В общем, смолоду он был на редкость молод. Соответственным было и тогдашнее пушкинское отношение к браку и супружеской верности — отношение воистину циническое. Временами поэт откровенно издевался над обманутыми мужьями, хохотал («так, что кишки были видны») над «супружеским счастием» (XIII, 59), слагал стихи в честь упоительной измены:
Бракосочетание, то есть добровольное приобщение к «уснувшим супругам», почиталось Пушкиным за поступок пошлый и безусловно глупый, и не раз он отзывался о шедших под венец приятелях и знакомцах именно в этом, оскорбительном смысле. Например, о женитьбе генерала М. Ф. Орлова он высказался в письме к А. И. Тургеневу от 7 мая 1821 года столь сочно, что даже в Большом академическом собрании сочинений редакторы сделали деликатную купюру (XIII, 29).
Можно сказать, пожалуй, и так: женитьба была для поэта синонимом обузы, несвободы — не таинством, свершающимся где-то высоко, а вполне рациональным, житейским поступком, несовместимым с подлинной любовью. Если любовь есть поэзия, то брак — сделка разнополых негоциантов — непоэтичен по определению. Недаром для любви создано божественное ложе, а для брака — всего-навсего банальная постель.

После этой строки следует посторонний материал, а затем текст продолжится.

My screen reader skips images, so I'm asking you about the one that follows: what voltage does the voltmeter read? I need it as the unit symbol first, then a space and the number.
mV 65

А коли Гименеевы узы таковы — то прочь самая мысль о ярме супружеских обязательств и да здравствуют поэзия и свобода, сиречь сговорчивые, необременительные прелестницы и раскованные чужие жены!
Должно было пройти еще несколько лет, чтобы такая «свобода» была кардинально переосознана Пушкиным в «постылую» (VI, 180). Но тогда, в начале двадцатых, до этого было еще далеко.

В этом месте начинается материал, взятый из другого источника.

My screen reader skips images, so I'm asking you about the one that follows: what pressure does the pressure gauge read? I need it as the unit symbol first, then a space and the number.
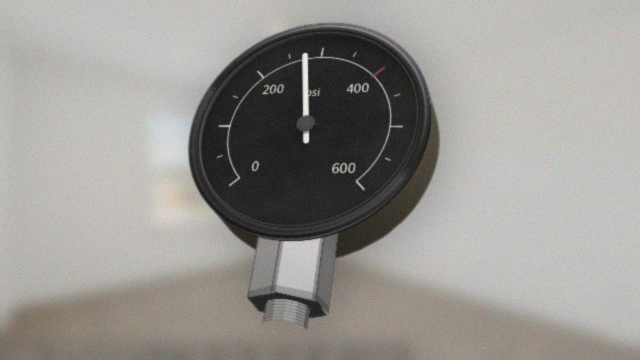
psi 275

Остается только вздохнуть: решающие встречи Машеньки Раевской с поэтом пришлись как раз на начало двадцатых…
Ныне, спустя почти два столетия, мы понимаем, что шансов у нашей героини тогда практически не было. Сама же Мария, ориентируясь на своего Пушкина, возможно, думала по-иному. Да если бы девушка и понимала, сколь наивны, призрачны ее надежды — разве можно допустить, что она повела бы себя иначе? Вся биография Марии Раевской-Волконской позволяет ответить на этот вопрос вполне однозначно. Она всегда была склонна устранять из жизни какую бы то ни было неясность, идти до конца в критические моменты, действовать наперекор мнению большинства, руководствоваться в любой ситуации (кроме, как увидим, одной-единственной) только собственными соображениями.
В моде, особенно у мужчин, было искушать судьбу — Мария же свою вершила.

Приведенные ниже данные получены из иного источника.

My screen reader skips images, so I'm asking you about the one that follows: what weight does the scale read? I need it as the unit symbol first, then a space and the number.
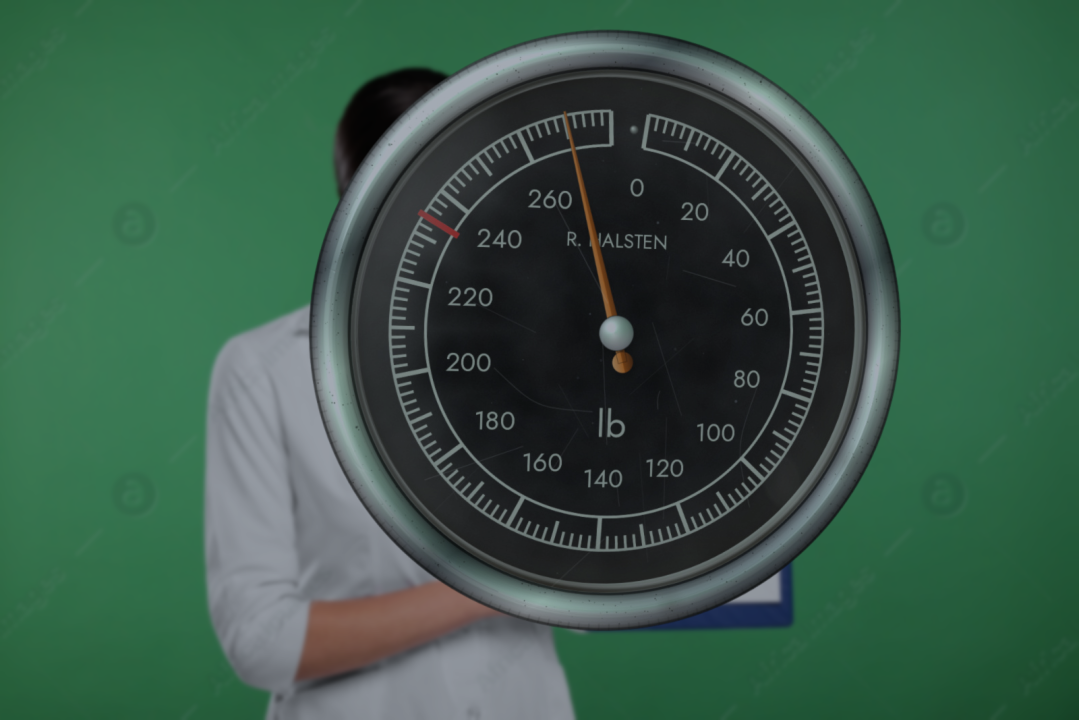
lb 270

Отказывая (через отца) графу Олизару, она сжигала мосты и уже твердо знала, как будет разговаривать с Пушкиным.
Теперь нашей героине, столько передумавшей и перечувствовавшей, оставалось только ждать и торопить встречу — форсировать развязку после затянувшейся неопределенности.
Не в ее правилах было откладывать что-то важное на потом или жеманничать.
В Царском Селе, во Всероссийском музее А. С. Пушкина, издавна хранится, быть может, самый удачный и выразительный живописный портрет Марии Раевской. Он был написан неизвестным художником в начале 1820-х годов.
На полотне девушка изображена «в белом платье с высокой талией, с накинутой на плечи кружевной косынкой»[169]. Прекрасный романтический образ словно озарен мягким рассеянным светом неведомого источника — уж не звезды ли, той самой — «печальной, вечерней»? За Марией — темнеющие просторы и темное небо, надвигающаяся южная ночь. Есть что-то грустное в девичьем лице — и явственна решимость во взоре. Над черными глазами — чуть приподнятые, как будто вопрошающие, брови. По воле талантливого, сумевшего многое понять и додумать художника дочь генерала замерла на портрете вполоборота к зрителю — и создается впечатление, что она ждет от кого-то, перед ней и под той же звездой находящегося, какого-то одного, всё на свои места ставящего, слова; что Мария внутренне уже готова, получив ответ, развернуться анфас — или же довершить начатый поворот через левое плечо и уйти в сумеречные дали, в обступающую ее ночь — уйти «гордою, но плавною походкою» (А. Е. Розен) из-под звезды в другую жизнь.